The supercritical carbon dioxide (S-CO₂) Brayton cycle is considered as a strong candidate for power conversion systems. This includes concentrated solar power, coal power, bottoming cycle to fuel cells, and the next generation nuclear systems. In the previous studies, it was identified that the compressor consumes very small compressing work as operating condition approaches to the critical point. Thus, smaller amount of input work contributes to the enhancement of overall cycle efficiency. To achieve an efficient S-CO₂ cycle, one of the major technical challenges exists in the compressor design. At KAIST, a research team is conducting a S-CO₂ compressor tests to obtain fundamental data for advanced compressor design and to measure the performance of the compressor near the critical point. The measurements reveal the S-CO₂ fluid to have properties of gases and liquids at the same time, but in regards to compressibility and density variation, its behavior is much closer to the liquid rather than gas near the critical point. In this paper, a CFD analysis of S-CO₂ centrifugal compressor with the full geometry including diffuser and volute is presented. The numerical results are compared to the experimental data from KAIST SCO₂ Pressurizing Experiment facility. A 3D grid was generated starting from the model of the compressor full geometry provided by the manufacturer. Furthermore, a property table of CO₂ was generated by an in-house code and implemented to the CFD code. Then the performance characteristic of S-CO₂ compressor is investigated in terms of compressor efficiency and pressure ratio.

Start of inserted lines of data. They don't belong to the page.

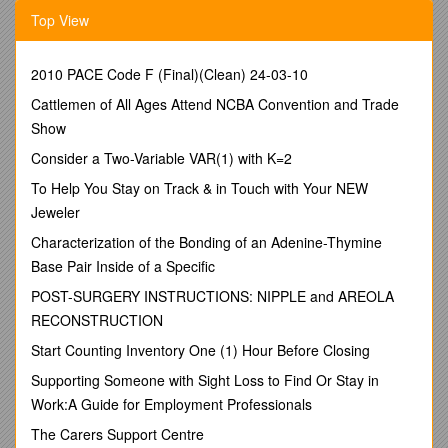
Install feeders / feed systems designed to minimize feed
Top View
waste / Y / Y / Yes No / Yes No
Adjust and clean feeders frequently / Y / Y / Yes No / Yes No
Use pelleted feeds / Y / Y / Y / Yes No / Yes No
2010 PACE Code F (Final)(Clean) 24-03-10
Formulate feeds based on digestible nutrients rather than
Cattlemen of All Ages Attend NCBA Convention and Trade
totals / Y / Y / Y / Yes No / Yes No
Select feed ingredients that have high digestibility / Y / Y / Y /
Show
Yes No / Yes No
Consider a Two-Variable VAR(1) with K=2
Grind coarse feed ingredients to a uniformly fine particle size /
Y / Y / Yes No / Yes No
To Help You Stay on Track & in Touch with Your NEW
Add phytase to the feed / Y / Yes No / Yes No
Jeweler
Add fiber-degrading enzymes to the feed / Y / Y / Yes No / Yes
Characterization of the Bonding of an Adenine-Thymine
No
Base Pair Inside of a Specific
Select ingredients that are low in fiber (NDF and ADF) / Y / Y /
Y / Yes No / Yes No
POST-SURGERY INSTRUCTIONS: NIPPLE and AREOLA
Select ingredients that are low in trypsin inhibitors / Y / Yes No
RECONSTRUCTION
/ Yes No
Include disposal costs in economics of nutrition decisions / Y /
Start Counting Inventory One (1) Hour Before Closing
Y / Y / Yes No / Yes No
Supporting Someone with Sight Loss to Find Or Stay in
Implement phase feeding and split-sex feeding / Y / Y / Y /
Work:A Guide for Employment Professionals
Yes No / Yes No
Determine the nutritional value of each batch of an ingredient
The Carers Support Centre
/ Y / Y / Y / Yes No / Yes No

Additional flow variables inside the compressor such as velocity, pressure and viscosity are also investigated to help understanding the main reason behind the relatively higher compressor efficiency near the critical point compared to other flow conditions far from this region. In general acceptable results in comparison to the experiment are obtained (order of error from 0.5 to 7% for the compressor efficiency). Hence, the current CFD results should be able to provide additional and detailed information to be used for design enhancements of the compressor for S-CO₂ Brayton power cycle.